Though the above is true of many companies, plenty more can still encounter small data challenges; especially those whose ODS is guarded with restricted access rules, heavily armed DBAs, and the occasional server rack fortified by razor wire. In those cases, there are two options: Implement a batch ETL infrastructure which can mule data to analytical databases with minimal production load, or send production data to two places at once (ODS and analytical DBs). While there are many companies who can help with both options, the latter option can also help immensely with some of our real time big data challenges.
Enter the messaging system; a move away from batch (ETL) and toward a true real time implementation. In the spirit of staying solution agnostic, I will simply say there are some great messaging providers out there capable of delivering the two-places-at-once, multi-subscriber data feed alluded to above. Once we have selected and successfully implemented our messaging infrastructure, we are ready to tackle challenge #2 of a real time BI implementation.

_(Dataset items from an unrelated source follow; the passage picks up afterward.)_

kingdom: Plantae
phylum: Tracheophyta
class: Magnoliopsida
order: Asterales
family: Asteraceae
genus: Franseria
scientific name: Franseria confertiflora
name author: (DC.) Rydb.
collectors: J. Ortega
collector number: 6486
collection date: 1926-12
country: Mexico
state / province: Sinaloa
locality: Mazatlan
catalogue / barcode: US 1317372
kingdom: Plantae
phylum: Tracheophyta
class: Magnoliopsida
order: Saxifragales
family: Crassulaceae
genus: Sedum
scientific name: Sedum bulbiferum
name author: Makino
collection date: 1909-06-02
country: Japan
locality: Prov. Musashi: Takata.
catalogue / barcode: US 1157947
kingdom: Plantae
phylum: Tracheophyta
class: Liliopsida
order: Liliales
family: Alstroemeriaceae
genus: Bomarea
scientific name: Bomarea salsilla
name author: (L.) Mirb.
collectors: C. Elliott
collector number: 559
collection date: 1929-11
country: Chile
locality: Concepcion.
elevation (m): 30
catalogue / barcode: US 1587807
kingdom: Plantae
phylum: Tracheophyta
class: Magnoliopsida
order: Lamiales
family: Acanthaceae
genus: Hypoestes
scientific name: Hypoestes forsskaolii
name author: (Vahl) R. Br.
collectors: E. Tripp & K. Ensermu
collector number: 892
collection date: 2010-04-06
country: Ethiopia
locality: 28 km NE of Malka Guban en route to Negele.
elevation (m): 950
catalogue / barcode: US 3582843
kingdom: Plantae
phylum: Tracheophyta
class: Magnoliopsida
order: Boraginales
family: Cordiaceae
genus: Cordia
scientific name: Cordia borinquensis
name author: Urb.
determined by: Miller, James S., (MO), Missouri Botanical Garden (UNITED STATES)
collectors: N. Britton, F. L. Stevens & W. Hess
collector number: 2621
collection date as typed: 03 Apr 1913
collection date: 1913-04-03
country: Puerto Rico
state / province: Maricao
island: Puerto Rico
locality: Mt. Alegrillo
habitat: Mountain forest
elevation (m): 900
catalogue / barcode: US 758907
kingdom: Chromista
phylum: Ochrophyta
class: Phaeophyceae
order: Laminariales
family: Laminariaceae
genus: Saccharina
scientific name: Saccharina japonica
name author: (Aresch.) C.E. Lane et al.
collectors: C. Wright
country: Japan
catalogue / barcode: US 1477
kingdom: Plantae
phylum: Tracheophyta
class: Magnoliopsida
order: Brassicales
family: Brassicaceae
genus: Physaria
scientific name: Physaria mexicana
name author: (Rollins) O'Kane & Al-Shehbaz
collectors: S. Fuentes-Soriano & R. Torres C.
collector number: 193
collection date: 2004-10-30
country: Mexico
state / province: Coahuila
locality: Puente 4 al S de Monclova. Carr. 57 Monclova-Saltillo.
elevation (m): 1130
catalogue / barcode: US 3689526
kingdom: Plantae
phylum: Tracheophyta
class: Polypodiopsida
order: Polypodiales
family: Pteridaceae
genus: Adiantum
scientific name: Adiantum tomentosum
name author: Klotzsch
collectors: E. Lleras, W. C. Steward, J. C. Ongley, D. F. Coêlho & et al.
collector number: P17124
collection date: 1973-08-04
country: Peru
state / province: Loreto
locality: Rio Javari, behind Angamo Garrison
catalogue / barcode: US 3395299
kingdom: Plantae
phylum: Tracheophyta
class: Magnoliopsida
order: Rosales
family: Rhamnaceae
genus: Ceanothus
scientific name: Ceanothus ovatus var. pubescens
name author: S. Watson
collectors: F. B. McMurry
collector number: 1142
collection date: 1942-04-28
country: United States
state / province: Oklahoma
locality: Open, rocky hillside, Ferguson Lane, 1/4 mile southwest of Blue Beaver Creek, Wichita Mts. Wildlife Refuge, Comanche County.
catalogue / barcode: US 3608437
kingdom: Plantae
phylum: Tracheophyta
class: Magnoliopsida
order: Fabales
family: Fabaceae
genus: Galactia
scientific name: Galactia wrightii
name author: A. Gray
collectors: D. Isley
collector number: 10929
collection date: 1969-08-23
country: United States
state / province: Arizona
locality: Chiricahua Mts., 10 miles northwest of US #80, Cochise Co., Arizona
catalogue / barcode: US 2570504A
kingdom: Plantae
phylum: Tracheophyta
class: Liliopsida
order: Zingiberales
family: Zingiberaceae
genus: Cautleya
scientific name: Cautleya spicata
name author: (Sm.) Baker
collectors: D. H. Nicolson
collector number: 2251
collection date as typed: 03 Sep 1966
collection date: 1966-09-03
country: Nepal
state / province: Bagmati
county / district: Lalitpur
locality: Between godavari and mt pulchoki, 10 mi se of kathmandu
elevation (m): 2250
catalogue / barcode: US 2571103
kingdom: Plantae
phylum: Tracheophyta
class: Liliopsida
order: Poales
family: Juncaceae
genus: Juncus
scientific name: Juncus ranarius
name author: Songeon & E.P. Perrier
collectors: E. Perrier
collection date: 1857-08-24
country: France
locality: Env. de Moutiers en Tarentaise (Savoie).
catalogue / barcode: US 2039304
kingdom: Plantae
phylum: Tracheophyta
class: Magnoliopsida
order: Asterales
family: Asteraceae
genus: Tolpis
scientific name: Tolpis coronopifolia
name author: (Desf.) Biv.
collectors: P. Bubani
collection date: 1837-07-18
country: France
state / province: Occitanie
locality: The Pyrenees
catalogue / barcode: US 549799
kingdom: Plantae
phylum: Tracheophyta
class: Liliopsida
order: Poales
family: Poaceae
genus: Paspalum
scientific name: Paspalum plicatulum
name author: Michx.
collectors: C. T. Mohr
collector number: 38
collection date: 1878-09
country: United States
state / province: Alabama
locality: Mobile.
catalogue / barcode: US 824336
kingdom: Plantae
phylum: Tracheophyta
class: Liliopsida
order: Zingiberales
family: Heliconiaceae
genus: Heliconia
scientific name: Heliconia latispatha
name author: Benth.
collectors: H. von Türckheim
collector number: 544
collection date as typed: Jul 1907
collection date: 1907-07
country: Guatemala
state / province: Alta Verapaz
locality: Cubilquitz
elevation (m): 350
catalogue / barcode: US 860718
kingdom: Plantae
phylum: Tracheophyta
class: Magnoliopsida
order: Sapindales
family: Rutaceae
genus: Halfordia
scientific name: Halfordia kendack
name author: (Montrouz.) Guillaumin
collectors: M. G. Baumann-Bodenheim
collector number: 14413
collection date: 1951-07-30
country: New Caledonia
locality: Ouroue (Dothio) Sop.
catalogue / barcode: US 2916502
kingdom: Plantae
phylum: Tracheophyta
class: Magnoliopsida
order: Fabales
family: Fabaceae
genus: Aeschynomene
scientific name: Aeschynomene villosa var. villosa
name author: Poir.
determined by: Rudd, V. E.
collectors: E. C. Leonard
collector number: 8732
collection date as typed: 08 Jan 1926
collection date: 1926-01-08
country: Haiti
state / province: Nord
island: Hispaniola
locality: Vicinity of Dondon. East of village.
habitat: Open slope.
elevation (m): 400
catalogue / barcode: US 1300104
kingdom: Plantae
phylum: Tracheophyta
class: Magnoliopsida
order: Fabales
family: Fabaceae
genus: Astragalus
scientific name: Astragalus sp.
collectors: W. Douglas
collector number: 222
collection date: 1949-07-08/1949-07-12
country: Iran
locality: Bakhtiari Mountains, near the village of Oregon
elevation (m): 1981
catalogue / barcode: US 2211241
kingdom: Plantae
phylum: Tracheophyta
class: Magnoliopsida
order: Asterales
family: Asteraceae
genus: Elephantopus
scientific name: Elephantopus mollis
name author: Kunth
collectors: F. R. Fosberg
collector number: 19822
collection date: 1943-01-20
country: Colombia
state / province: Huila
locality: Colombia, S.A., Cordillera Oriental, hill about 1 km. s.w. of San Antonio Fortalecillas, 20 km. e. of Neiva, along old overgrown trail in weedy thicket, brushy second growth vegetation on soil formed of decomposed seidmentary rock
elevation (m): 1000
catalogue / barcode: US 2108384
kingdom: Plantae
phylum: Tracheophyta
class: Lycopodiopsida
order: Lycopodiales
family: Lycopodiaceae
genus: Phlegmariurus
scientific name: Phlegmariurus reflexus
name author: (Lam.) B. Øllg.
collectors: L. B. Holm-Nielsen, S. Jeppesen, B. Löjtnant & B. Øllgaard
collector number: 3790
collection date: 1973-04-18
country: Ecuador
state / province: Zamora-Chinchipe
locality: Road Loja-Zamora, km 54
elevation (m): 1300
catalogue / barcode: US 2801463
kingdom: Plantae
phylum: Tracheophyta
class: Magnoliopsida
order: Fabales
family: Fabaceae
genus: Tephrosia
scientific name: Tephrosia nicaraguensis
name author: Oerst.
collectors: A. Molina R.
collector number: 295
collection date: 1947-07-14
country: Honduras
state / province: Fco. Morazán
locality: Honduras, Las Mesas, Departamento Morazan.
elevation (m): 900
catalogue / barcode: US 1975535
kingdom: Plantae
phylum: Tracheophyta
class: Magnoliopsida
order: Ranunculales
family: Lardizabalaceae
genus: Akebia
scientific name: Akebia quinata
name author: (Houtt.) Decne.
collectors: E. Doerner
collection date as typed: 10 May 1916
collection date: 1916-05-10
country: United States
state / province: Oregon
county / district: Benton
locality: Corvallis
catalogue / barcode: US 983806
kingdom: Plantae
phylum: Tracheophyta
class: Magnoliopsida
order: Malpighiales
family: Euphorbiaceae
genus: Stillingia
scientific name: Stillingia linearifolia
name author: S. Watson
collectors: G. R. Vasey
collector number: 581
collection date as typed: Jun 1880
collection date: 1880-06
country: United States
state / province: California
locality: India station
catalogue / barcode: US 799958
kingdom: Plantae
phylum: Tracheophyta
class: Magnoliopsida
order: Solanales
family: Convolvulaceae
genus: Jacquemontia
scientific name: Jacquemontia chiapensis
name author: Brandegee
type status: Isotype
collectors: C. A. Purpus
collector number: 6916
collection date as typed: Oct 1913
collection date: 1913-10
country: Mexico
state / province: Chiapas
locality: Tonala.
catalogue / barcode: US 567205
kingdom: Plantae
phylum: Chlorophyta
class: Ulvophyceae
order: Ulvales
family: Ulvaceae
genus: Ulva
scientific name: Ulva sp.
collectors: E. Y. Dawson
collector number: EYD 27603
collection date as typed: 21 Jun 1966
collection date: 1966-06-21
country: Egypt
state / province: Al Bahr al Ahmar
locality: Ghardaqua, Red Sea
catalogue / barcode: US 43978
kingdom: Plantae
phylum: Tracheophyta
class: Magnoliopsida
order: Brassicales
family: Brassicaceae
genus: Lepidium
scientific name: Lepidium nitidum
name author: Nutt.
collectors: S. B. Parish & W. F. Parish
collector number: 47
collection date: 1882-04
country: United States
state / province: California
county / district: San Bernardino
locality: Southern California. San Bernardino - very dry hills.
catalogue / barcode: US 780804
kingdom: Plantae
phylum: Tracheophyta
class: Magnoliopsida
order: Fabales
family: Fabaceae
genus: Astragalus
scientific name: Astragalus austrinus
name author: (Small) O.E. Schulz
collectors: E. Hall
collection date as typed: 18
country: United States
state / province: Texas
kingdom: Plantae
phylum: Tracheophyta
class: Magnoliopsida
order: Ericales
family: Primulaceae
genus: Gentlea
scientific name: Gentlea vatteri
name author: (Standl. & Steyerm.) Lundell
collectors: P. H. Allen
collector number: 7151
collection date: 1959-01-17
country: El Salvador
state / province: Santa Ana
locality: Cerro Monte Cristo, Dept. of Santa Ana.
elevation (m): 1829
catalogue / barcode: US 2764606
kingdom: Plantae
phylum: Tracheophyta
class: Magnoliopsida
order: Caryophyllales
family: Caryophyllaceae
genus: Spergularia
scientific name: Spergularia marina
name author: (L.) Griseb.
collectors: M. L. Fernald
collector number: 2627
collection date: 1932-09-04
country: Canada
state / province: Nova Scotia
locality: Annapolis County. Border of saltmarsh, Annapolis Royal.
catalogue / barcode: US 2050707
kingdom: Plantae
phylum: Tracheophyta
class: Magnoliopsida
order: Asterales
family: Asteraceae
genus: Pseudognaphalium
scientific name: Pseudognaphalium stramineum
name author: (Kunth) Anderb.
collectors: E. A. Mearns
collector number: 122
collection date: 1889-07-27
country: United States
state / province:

Data Consumption - Now that the data is available in such a way that it does not adversely affect business operations, we are ready for the consumption phase of our real time project. It is this phase where the title of the post comes into play. In a traditional BI implementation, consumption involves reporting in the form of files and dashboards, published for use by analysts and CxOs alike. This is where my objection lies.
There exists no person who can efficiently and effectively monitor a real time data feed for all the anomalies, trends, and outliers which should be spotted in order to add maximum value to a business. To unlock the full potential of the real time data availability we've staged above, we need to put machines on the case.
Real time stream processors and complex event processing represent a great way to make real time data meaningful. They can take the live stream and help identify trends and data points which are "business interesting", generating alerts, buzzing pagers, and sending emails to the proper, pre-configured audience. Once we've layered meaningful intelligence onto our real time data, only then should we feel free to Edward Tufte-ify the data stream.
Just be warned: We've peeled the analysts and CxOs away from the constant update of real time charts and graphs with our best in class real time insights system. We've gotten them back to the business of running a business and they're happier for it. They may not be in a hurry to adopt a dashboard whose objective is already met by a system they trust.
Real time is not right for you...but it is perfect for your machines.